E fu volatilità. Solo per un paio di giorni intendiamoci, ma almeno abbiamo avuto un’istantanea di cosa possa succedere quando gli investitori si affrettano ad uscire da un’unica “trade idea” cavalcata per troppo tempo.

L’indice VIX che sornione si assopiva nell’intorno dei 10, improvvisamente accelera sopra il livello dei 16. Il motivo scatenante è tutto politico, vero o presunto che sia, è sufficiente affinché si rientri nei più classici movimenti da “panico”. Gli indici azionari sono stati più reattivi rispetto al credito, che sembra allargare, ma con scambi ridotti. Tuttavia la paura dura appena due giorni e si ritorna a pensare che ogni minima correzione sia in realtà una valida opportunità di acquisto. Vero fino ad un certo punto perché, nel momento in cui l’equity rimbalza, la price action delle altre asset class segnalano qualche anomalia. Soprattutto la curva governativa americana che, per quanto debba riflettere un rimbalzo dell’OIL nelle aspettative di inflazione e sconta ormai per certo l’evento del rialzo a giugno, ha continuato ad appiattirsi sulle scadenze più lunghe.
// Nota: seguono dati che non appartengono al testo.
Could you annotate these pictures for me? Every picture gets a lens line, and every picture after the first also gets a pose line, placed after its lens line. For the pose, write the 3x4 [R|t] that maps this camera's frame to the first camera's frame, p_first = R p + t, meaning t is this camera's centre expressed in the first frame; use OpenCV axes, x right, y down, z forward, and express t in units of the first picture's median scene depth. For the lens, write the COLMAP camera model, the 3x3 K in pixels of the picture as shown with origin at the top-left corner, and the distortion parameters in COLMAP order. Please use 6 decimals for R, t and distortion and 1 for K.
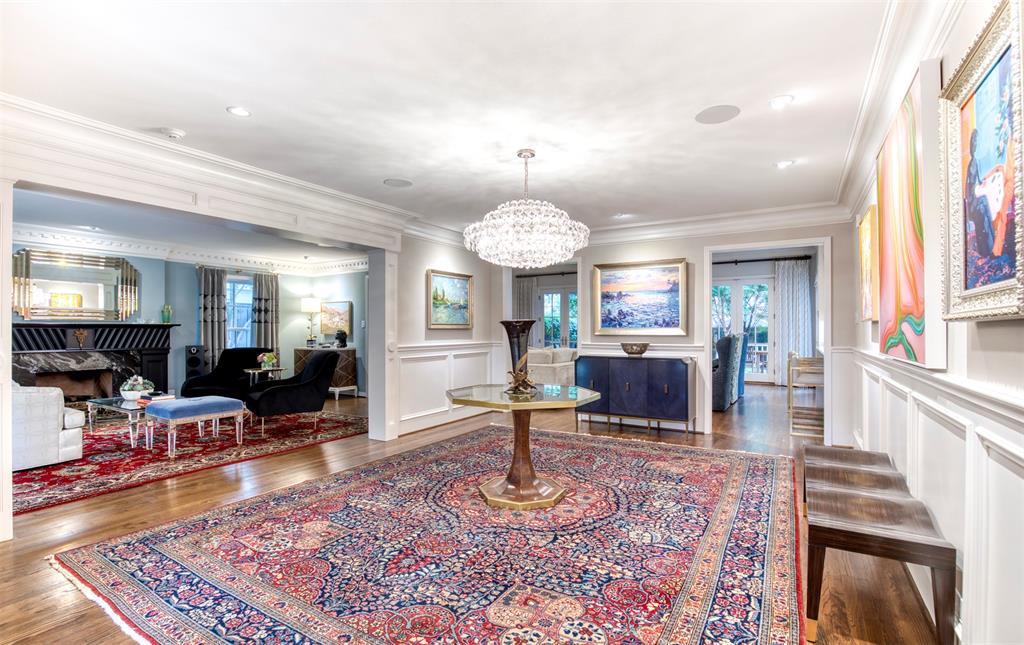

Le vendite sul fronte azionario iniziate nella giornata di mercoledì, sono partite dalla crisi politica americana per via dei rapporti del nuovo governo con la Russia e le vicende relative alle indagini dell’FBI. Il vociferato impeachment del presidente Donald Trump tuttavia sembra essere, se pur circostanziato, frutto di ingigantimento della stampa. Certamente non porta rigore alla nuova amministrazione e Trump perde ancora una volta parte della fiducia incassata nelle elezioni; tuttavia non poteva essere il vero elemento di instabilità sui mercati.

E infatti è nella giornata di giovedì che si prende atto della crisi politica brasiliana, questa volta del tutto reale e legata allo schema di corruzione del nuovo Presidente Temer senza soluzione di continuità con la precedente amministrazione.
E ci rendiamo conto anche dell’affollamento negli ETF. Al mattino in Europa gli Exchange Traded Funds mostravano indicazioni di apertura tra il -8% e il -12%. La sensazione di un ennesimo trade affollato emergeva subito dal comportamento degli ETF che amplificavano il movimento dell’indice Bovespa.

ETF - Exchange Traded Fund. Fonte: investimentomigliore.net
ETF – Exchange Traded Fund. Fonte: investimentomigliore.net

A farne le spese, la valuta che si deprezza nei confronti del dollaro e il rischio paese complessivo che si innalza di circa 60 punti base portando il CDS sul Brasile a quota 265 punti base.

Cosa impariamo dalla settimana appena trascorsa e quale immagine resta impressa nel nostro “Specchietto Retrovisore”?
Un imbuto, dal collo sempre più stretto che non sopporta le tensioni del mercato, ci deve far riflettere nel momento in cui allochiamo le nostre risorse, limitate per definizione.